In another test, mice that already had the MS-type disease were either injected with vitamin D or left untreated. The treated mice showed hardly any disease progression, while the untreated mice went on to become completely paralyzed. Researchers speculate that the vitamin may work by regulating immune function.
"I think vitamin D is worthy of further study for autoimmune disease," says Jay Lombard, M.D., assistant clinical professor of neurology at Weill Medical College of Cornell University in New York City and co-author (with Germano) of The Brain Wellness Plan. From what he’s observed, says Dr. Lombard, vitamin D definitely can suppress an overactive immune system. Since that overactivity is precisely the problem when someone has MS, he sees an interesting connection.
Some Options in D
More research is needed to say whether vitamin D can actually prevent or stall MS progression in humans. Moreover, we don’t know how much vitamin D would be needed to be most effective.
This vitamin is important for other reasons, however. Optimal amounts of vitamin D help make and maintain bone and may also benefit other parts of the body, including the skin and the reproductive organs.

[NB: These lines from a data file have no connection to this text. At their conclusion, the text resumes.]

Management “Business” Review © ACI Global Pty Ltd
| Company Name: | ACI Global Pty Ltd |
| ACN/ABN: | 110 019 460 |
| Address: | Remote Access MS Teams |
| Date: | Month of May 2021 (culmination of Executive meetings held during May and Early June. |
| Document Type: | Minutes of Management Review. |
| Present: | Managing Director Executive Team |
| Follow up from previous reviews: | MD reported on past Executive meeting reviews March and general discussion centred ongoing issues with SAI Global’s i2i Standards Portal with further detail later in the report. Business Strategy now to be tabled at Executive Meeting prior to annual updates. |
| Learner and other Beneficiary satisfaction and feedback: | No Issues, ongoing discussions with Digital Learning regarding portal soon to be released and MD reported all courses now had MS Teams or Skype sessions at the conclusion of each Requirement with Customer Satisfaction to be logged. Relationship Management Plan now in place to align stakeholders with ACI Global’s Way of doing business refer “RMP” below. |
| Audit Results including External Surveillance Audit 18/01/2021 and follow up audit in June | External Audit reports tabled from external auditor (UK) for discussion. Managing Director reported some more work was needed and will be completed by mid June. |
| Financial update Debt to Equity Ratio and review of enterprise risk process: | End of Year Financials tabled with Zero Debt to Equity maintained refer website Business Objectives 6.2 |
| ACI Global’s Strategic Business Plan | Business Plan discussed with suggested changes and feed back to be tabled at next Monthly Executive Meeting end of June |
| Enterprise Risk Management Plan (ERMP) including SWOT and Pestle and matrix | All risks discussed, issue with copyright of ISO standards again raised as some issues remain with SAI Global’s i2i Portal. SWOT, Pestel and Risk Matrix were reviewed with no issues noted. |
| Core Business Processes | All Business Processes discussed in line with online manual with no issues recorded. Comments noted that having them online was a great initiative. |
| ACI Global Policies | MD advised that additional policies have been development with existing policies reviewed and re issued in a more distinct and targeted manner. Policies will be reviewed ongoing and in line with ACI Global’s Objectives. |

The recommended daily amounts are 200 international units (IU) for people ages 31 to 50, 400 IU for people ages 51 to 70, and 600 IU for those over 70. The safe upper limit for vitamin D is 2,000 IU per day, but don’t take this much or more without your doctor’s okay.
For an additional source of vitamin D, you might consider cod-liver oil, says Alan Gaby, M.D., professor of nutrition at Bastyr University in Bothell, Washington. Anyone with MS is really getting two benefits from one source with this oil, since it has good amounts of vitamin D and is also recommended because of its fatty acid content.